The second act is post Hiroshima and Laughton/Galileo, initially being attacked by Brecht, turns the tables and reduces Brecht to close to tears by belittling his art compared to Galileo or Einstein's science. The final act begins with Brecht being interrogated about his communist sympathies before the House Committee on Un-American Activities although it then transpires that again this is role playing with Laughton trying to prepare Brecht for his ordeal. Afterwards they say goodbye since Brecht is going to return to Germany, and he never came back to the US.

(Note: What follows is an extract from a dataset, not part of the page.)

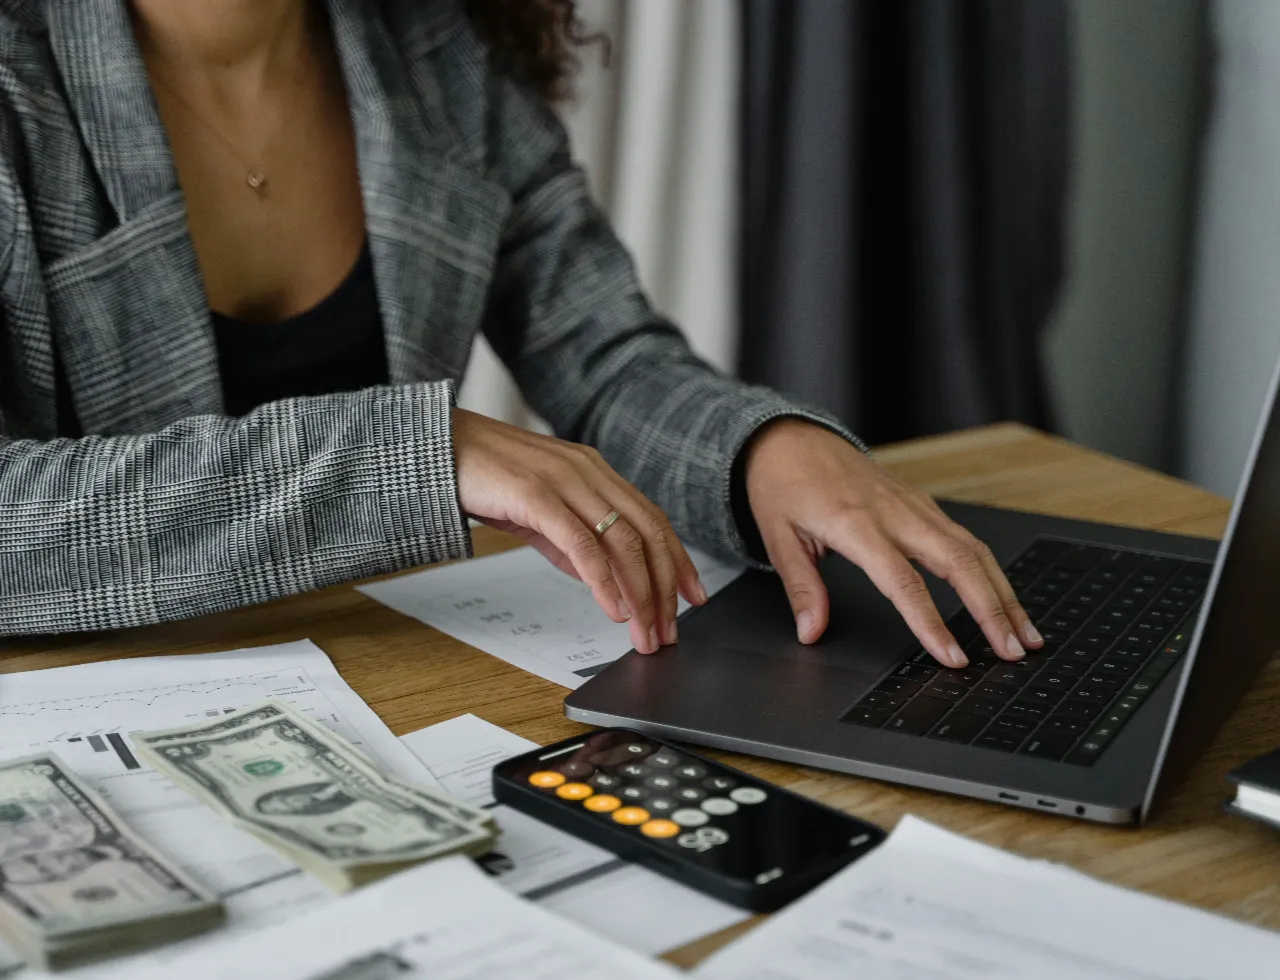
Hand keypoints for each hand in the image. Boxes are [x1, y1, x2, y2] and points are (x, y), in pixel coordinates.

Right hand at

Both actors were excellent: Edmund as always was superb and with an enormous number of lines and switching of roles-within-roles that really plays to his astounding craft. We saw him years ago in The Alchemist and then saw Simon Russell Beale in the same role at the National and Edmund was even better.  It deserves a wider audience - maybe the Hampstead Theatre would be interested.

Saturday, May 02, 2015

Janie in Ah Wilderness!

To the Young Vic last night to see Janie in Ah Wilderness! a 1933 play by Eugene O'Neill.

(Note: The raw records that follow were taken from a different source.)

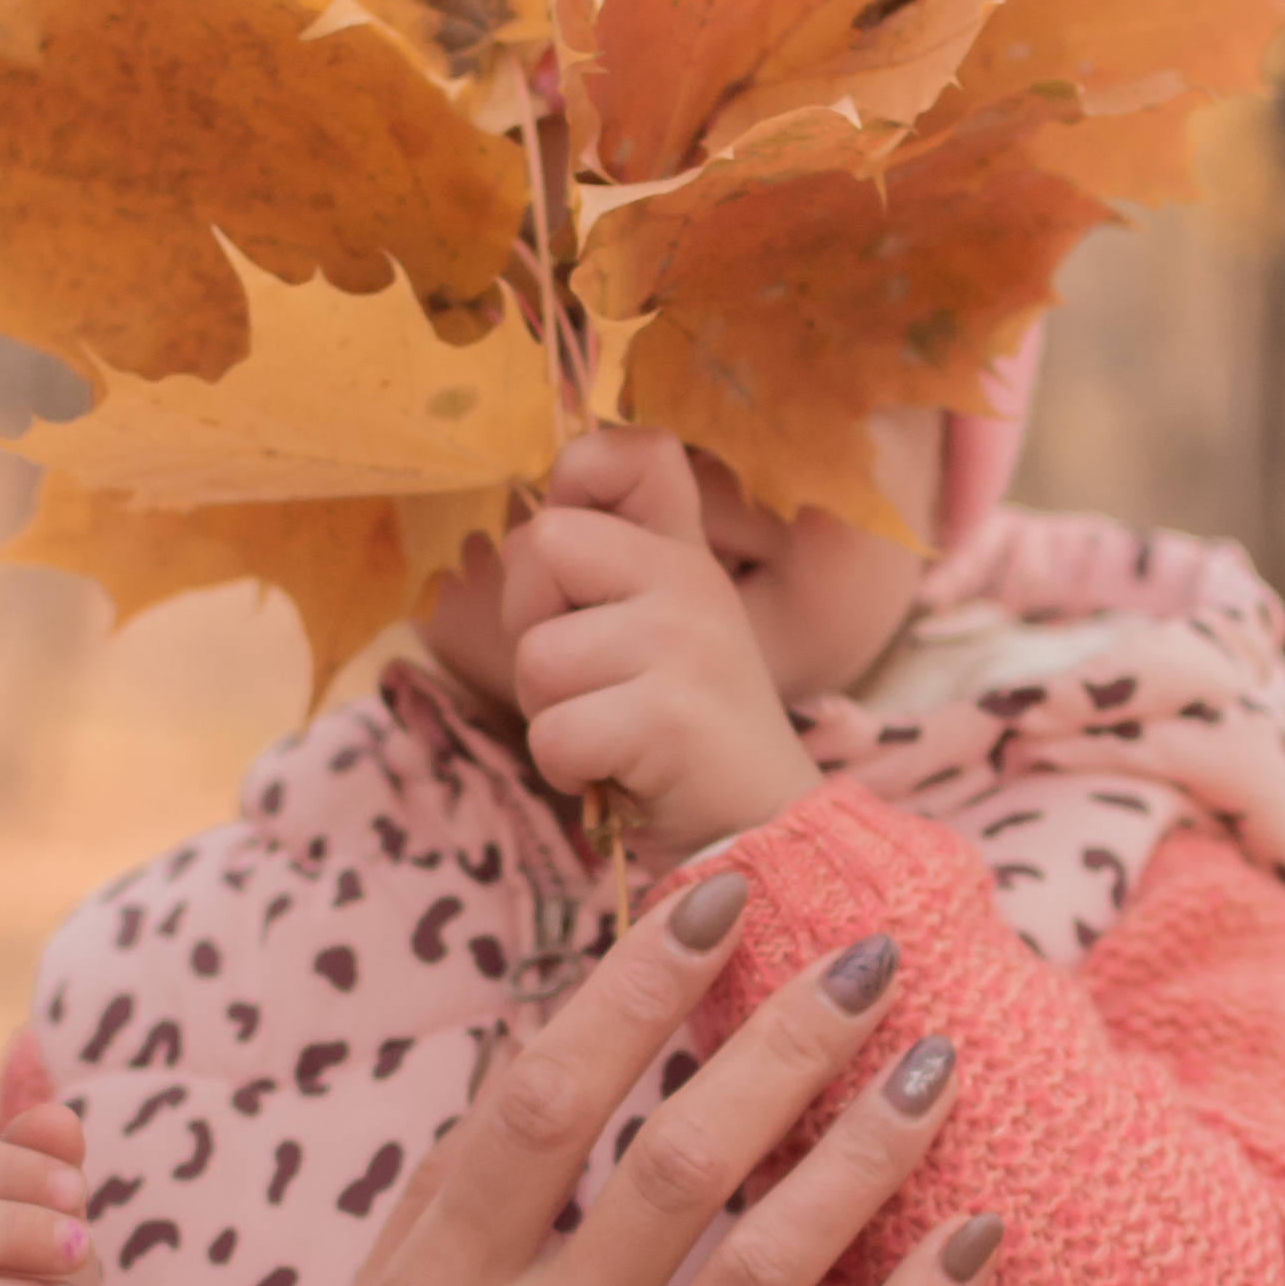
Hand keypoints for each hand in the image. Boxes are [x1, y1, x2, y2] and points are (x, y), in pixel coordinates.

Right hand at [305, 872, 998, 1285]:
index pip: (542, 1102)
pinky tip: (980, 1241)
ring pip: (768, 1266)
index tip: (715, 900)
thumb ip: (445, 1202)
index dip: (633, 990)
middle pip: (675, 1161)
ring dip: (864, 1154)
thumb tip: (538, 1056)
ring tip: (940, 1065)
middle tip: (871, 956)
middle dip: (780, 1042)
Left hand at [500, 427, 816, 856]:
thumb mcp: (659, 633)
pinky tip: (618, 774)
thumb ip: (604, 573)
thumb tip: (523, 528)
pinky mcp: (668, 715)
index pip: (632, 450)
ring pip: (536, 656)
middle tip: (591, 683)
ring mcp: (684, 642)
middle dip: (534, 628)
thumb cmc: (681, 739)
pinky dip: (567, 769)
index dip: (573, 480)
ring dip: (552, 714)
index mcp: (683, 553)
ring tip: (611, 736)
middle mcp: (690, 580)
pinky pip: (552, 732)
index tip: (580, 563)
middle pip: (539, 546)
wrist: (760, 835)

This is set on 4th July 1906 and centres on the Miller family and especially their 16 year old son Richard. Janie plays the wry mother of the Miller family: her husband Nat owns the local newspaper, her elder son is at Yale and her younger boy loves to let off firecrackers. Her brother Sid and her sister-in-law Lilly also live in the household - they broke off their engagement 16 years ago due to Sid's drunken antics. Richard is obsessed with the poetry of Swinburne, Oscar Wilde and the Rubáiyát of Omar Khayyám from which the title is loosely taken:
A Book of Verses underneath the Bough,
A Jug of Wine, a Loaf of Bread—and Thou
Beside me singing in the Wilderness—
Oh, Wilderness were Paradise enow!
The whole cast was acting excellently - which usually happens when Janie is in the cast! In addition to Janie, Martin Marquez was fine as the father, Dominic Rowan did a wonderful turn as the drunken uncle Sid and George MacKay as the 16-year-old son.

Catch it if you can!

Friday, May 01, 2015

The Misfits of London: the Gin Chronicles

Last night to  Interrupt the Routine's "The misfits of London: The Gin Chronicles" performed in St Andrew's Church: a spoof retro radio comedy/drama which was surprisingly well done and enjoyable. Robert Blackwood, Nicholas Cowell, Sophie Dora-Hall, Rosemary Lippard & Luke Lamont star. Idle rich John Jobling and his shrewd Welsh housemaid, Doris Golightly, decide to become private detectives when news arrives of the disappearance of well-to-do Gin magnate Cornelius Juniper.

There was a certain feel of the 39 Steps about it which is not bad at all. The cast were all very good! It is touring and I think they hope to go to the Fringe. We wish them well!